The only solution I can proffer is that the word kopjafa jousting stick is indeed meadiaeval but the form and structure of this sculptural artform is prehistoric.

Apparently it does not exist in any of the neighbouring ethnic groups thus becoming a very strong identification with what it means to be a Hungarian with the only exception being some vaguely similar but stone Turkish headstones which of course are Musulman but may also very well be pre Islamic.

The square (and not round as would be natural in a wooden object made from a tree as is the case in West Coast Indian totem poles) cross section, never hexagonal pentagonal triangular or indeed circular in fact relates to the Roman CIPPUS which is always to my knowledge square and squat but on closer study turns out to be as almost everything else that we think of as Roman in fact Etruscan.

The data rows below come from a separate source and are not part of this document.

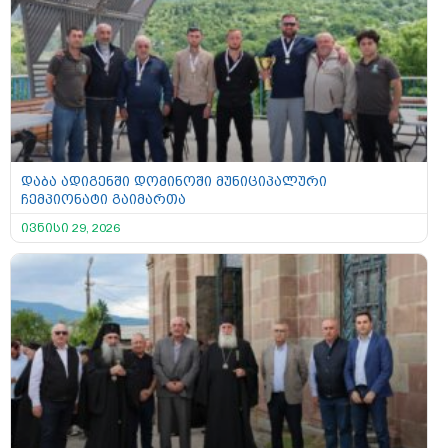
დაბა ადიგენში დომინოში მუნიციპალური
ჩემპიონატი გაიმართა
ივნისი 29, 2026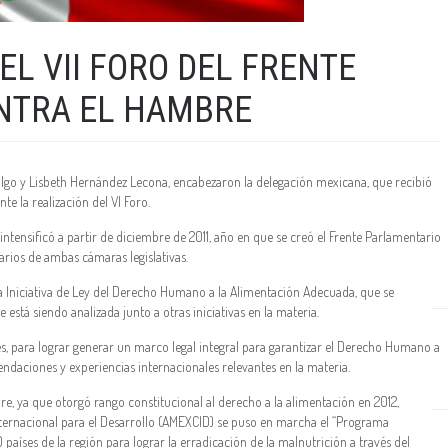
EL VII FORO DEL FRENTE
NTRA EL HAMBRE
algo y Lisbeth Hernández Lecona, encabezaron la delegación mexicana, que recibió
te la realización del VI Foro.
 intensificó a partir de diciembre de 2011, año en que se creó el Frente Parlamentario
rios de ambas cámaras legislativas.
 Iniciativa de Ley del Derecho Humano a la Alimentación Adecuada, que se
stá siendo analizada junto a otras iniciativas en la materia.
res, para lograr generar un marco legal integral para garantizar el Derecho Humano a
daciones y experiencias internacionales relevantes en la materia.
re, ya que otorgó rango constitucional al derecho a la alimentación en 2012,
ternacional para el Desarrollo (AMEXCID) se puso en marcha el “Programa
aíses de la región para lograr la erradicación de la malnutrición a través del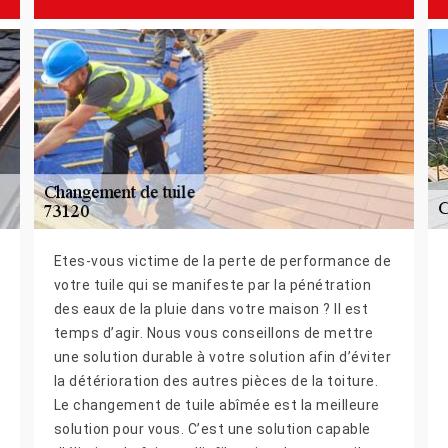
Etes-vous victime de la perte de performance de
votre tuile qui se manifeste par la pénétration
des eaux de la pluie dans votre maison ? Il est
temps d’agir. Nous vous conseillons de mettre
une solution durable à votre solution afin d’éviter
la détérioration des autres pièces de la toiture.
Le changement de tuile abîmée est la meilleure
solution pour vous. C’est une solution capable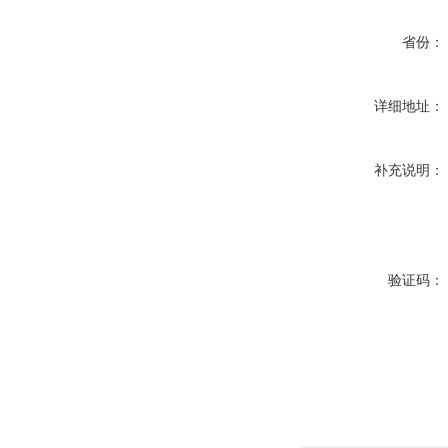
省份：
详细地址：
补充说明：
验证码：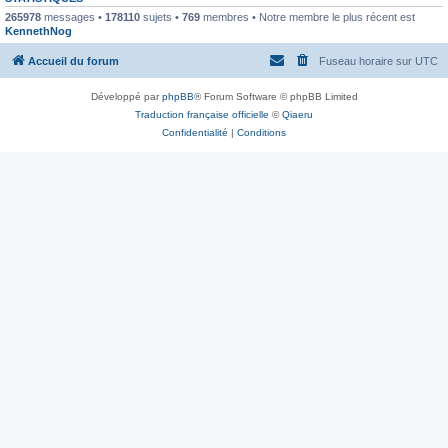
265978
messages •
178110
sujets •
769
membres • Notre membre le plus récent est
KennethNog
Accueil du forum
Fuseau horaire sur
UTC
Développé par
phpBB
® Forum Software © phpBB Limited
Traduction française officielle
©
Qiaeru
Confidentialité
|
Conditions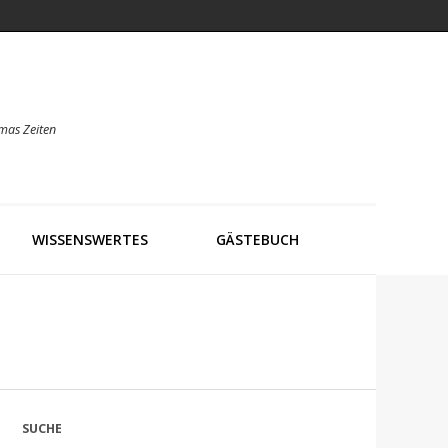
mas Zeiten
WISSENSWERTES
GÄSTEBUCH
SUCHE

So while some Platonic solid type carving sub structures are clearly related to Turkish forms, the totem like elongation has distant echoes in West Coast Indian specifically Haida totems, the square cross section is possibly Etruscan-Roman.

The tulip is congruent with Mesopotamian Persian decorative elements as it occurs in Hungarian embroidery as one of the most dominant elements. The tulip being female and either the star which is in fact a St Andrew's cross or a globoid polygon being the male as the apex. The most common forms are loaves, rings which should be called more descriptively accordion monomers, and the above mentioned oblique crosses which may Christian elements. They have extreme variability yet all X and O are structurally isomorphous.

This is a noble art with extreme simplicity and poverty of forms and restraint in controlling repetition and variation like a poem in wood or a carved sonata. Yet the variation of each form is almost infinitely complex novel and enthralling like a Bach fugue or a Hungarian folksong.

These mortuary poles indeed are poems and melodies in wood.

There is some confusion even among Hungarians thinking that a kopjafa may contain other elements such as naturalistic heads or writing. Not so, only these abstracted elements for they are indeed abstracted from human forms head neck body legs must be respected and used exclusively+.

In this they are very different from West Coast totems which have obviouis representational point of reference.

One again thinks of Turkish gravestone poles, but curiously in spite of them being Islamist iconoclast yet they have obvious head forms which a true kopjafa must never have.

So a kopjafa although in its name is a jousting pole broken converted into a headmarker over the grave of the dead warrior in whom it was broken has become nowadays a distinct sculptural artform which is used as sacred commemorative public memorial with no reference to jousting.